Li Shu clutched her wooden tablet against her chest and looked through the moon gate with shining eyes.

Beyond the entrance, the academy courtyards buzzed with movement. Students hurried between lecture halls carrying scrolls and counting rods. Instructors lectured beneath hanging banners.

Somewhere deeper inside, someone was loudly reciting passages from the Shijing.

For the first time since fleeing Shanyang, Li Shu felt the future opening in front of her.

---

The scholar scribbled the characters onto a small wooden token, blew on the wet ink to dry it, and slid it across the desk into her hands.

He gestured for them to head inside, where the administrative assistants would guide them to their assigned classroom. Without a moment's delay, he cleared his throat and called out to the next family in line.

"Commandery of origin? Full name? Can the applicant read?"

"From Langzhong," a young voice replied confidently. "My name is Hu Du. The Hu from the old fox verse, and the Du meaning sincere and profound."

Li Shu turned her head slightly as she walked through the gate. She saw a boy whose height matched her own. He had come to register entirely on his own, and his command of language made it obvious that he was highly literate.

She found herself admiring his calm demeanor and his effortless education.

The scholar behind the desk looked mildly surprised.

"You explained the characters yourself?"

Hu Du nodded politely. "My teacher said it saves everyone time."

A faint smile tugged at the corner of the scholar's mouth as he lowered his brush to the ledger.

Old Man Li, meanwhile, was still staring at the boy with unconcealed envy.

Look at that composure.
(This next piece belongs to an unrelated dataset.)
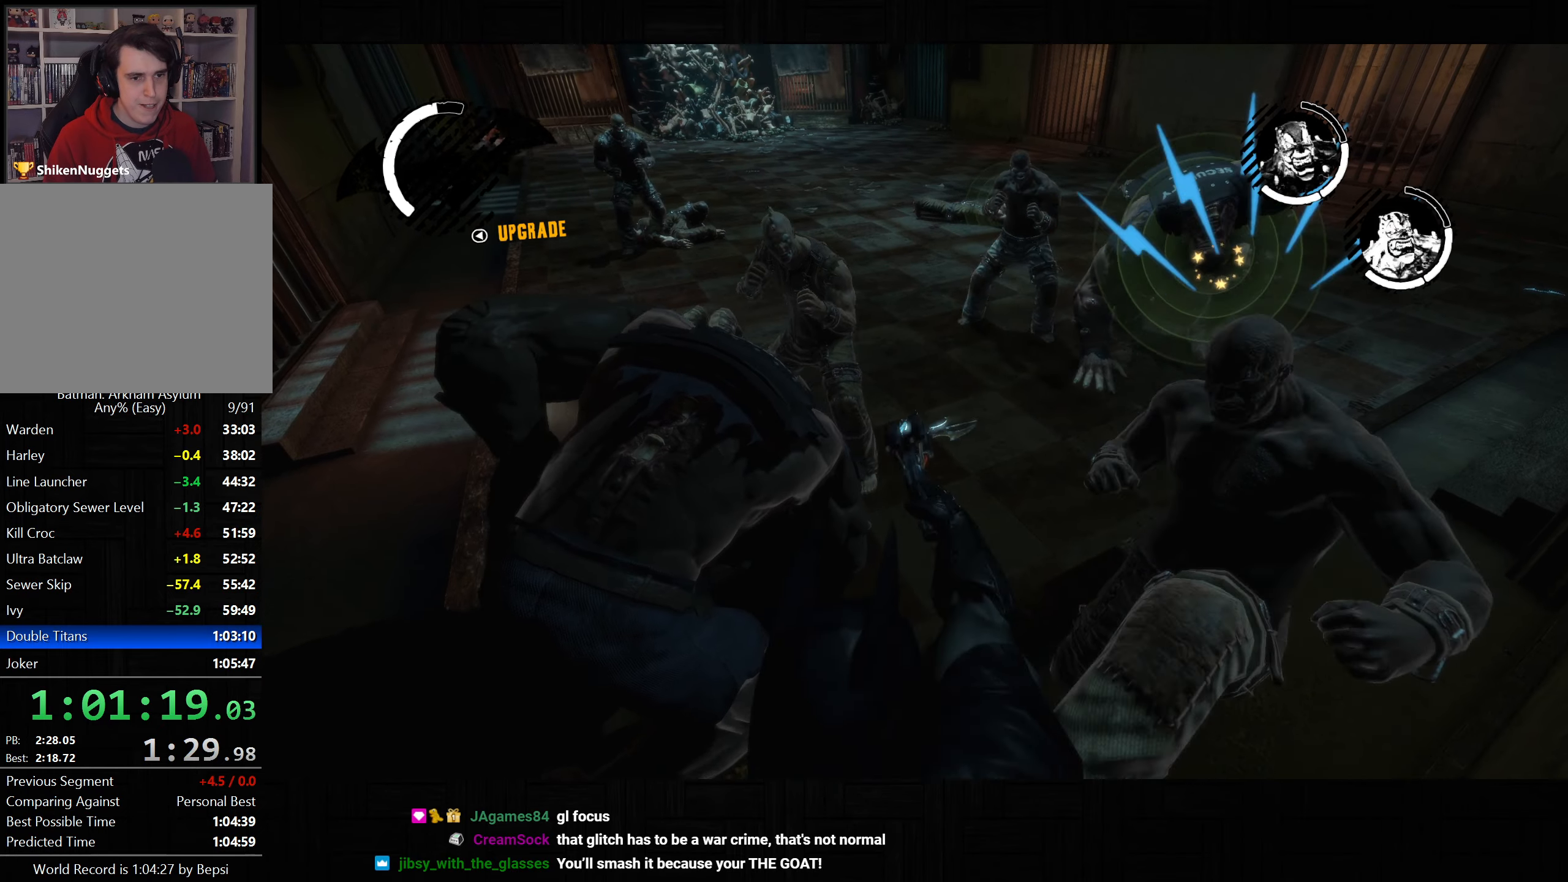
{"dt_ms": 1000, "buttons": ["R2"], "left_stick": "up-right", "right_stick": "up", "button_events": [[17, "R2", "down"], [100, "R2", "up"], [167, "R2", "down"], [267, "R2", "up"], [600, "R2", "down"]]}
If my own second son had been sent alone to register for school, the idiot probably would have gotten distracted halfway there and joined a street brawl.

As Old Man Li navigated the path past the moon gate, two figures stepped out from an intersecting corridor. He quickly pulled his daughter to the side of the walkway to give them room.

---

The two gentlemen possessed striking features and wore elegant, crisp robes. They offered a polite, brief nod to the old man before continuing their conversation as they walked away. Their voices drifted back through the courtyard.

"Yuanzhi left in such a hurry to catch the river transport. I cannot believe we forgot to hand him the shipment for Jingzhou."

"We should dispatch a fast courier on a light skiff. If the rower moves with the current, he can easily intercept the transport before it clears the gorges."

Kongming paused briefly, turning his head to glance back toward the moon gate. He watched another newly registered student disappear into the academy building, wooden token clutched tightly in her hands.

A faint smile touched his face.

"Another female student."

Beside him, Liu Ba gave a small nod. "The policy is finally taking effect."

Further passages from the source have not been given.